====== Record set

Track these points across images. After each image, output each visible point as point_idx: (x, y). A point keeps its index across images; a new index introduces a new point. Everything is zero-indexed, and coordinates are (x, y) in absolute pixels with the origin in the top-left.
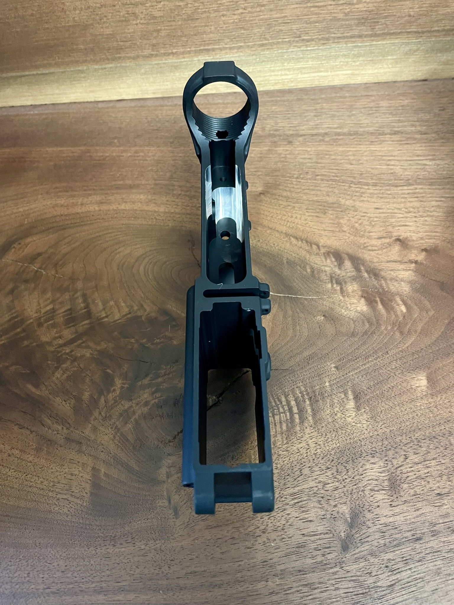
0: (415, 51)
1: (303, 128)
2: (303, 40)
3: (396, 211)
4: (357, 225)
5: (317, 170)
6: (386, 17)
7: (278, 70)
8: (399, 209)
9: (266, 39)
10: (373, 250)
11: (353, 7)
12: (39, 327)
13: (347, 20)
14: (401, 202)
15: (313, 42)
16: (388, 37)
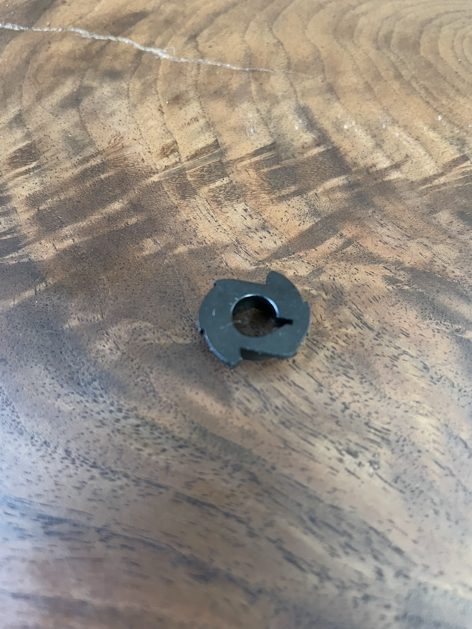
12: (183, 197)
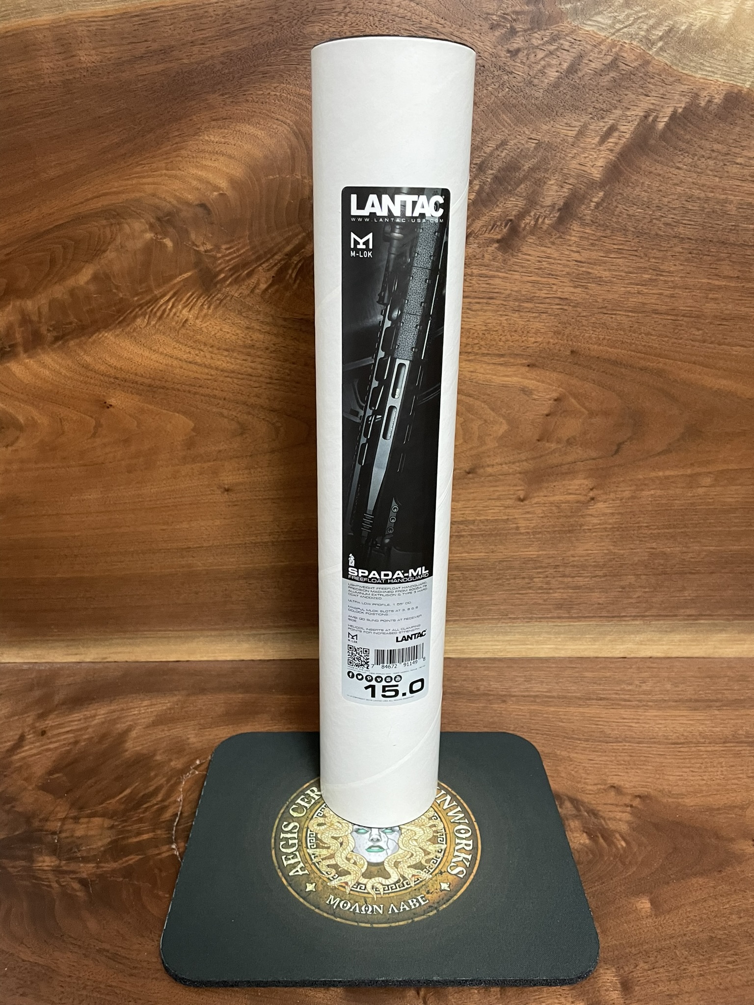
0: (610, 632)
1: (516, 690)
2: (510, 618)
3: (608, 763)
4: (573, 772)
5: (532, 725)
6: (579, 604)
7: (489, 641)
8: (611, 761)
9: (478, 615)
10: (590, 794)
11: (550, 595)
13: (545, 605)
14: (612, 756)
15: (519, 621)
16: (583, 619)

============

Required action:
Starting from the line that contains "8: (399, 209)", transcribe exactly each line down to the final line of the material above, excluding every picture and adding nothing else.

Solution to this exercise:
8: (399, 209)
9: (266, 39)
10: (373, 250)
11: (353, 7)
12: (39, 327)
13: (347, 20)
14: (401, 202)
15: (313, 42)
16: (388, 37)
12: (183, 197)
0: (610, 632)
1: (516, 690)
2: (510, 618)
3: (608, 763)
4: (573, 772)
5: (532, 725)
6: (579, 604)
7: (489, 641)
8: (611, 761)
9: (478, 615)
10: (590, 794)
11: (550, 595)
13: (545, 605)
14: (612, 756)
15: (519, 621)
16: (583, 619)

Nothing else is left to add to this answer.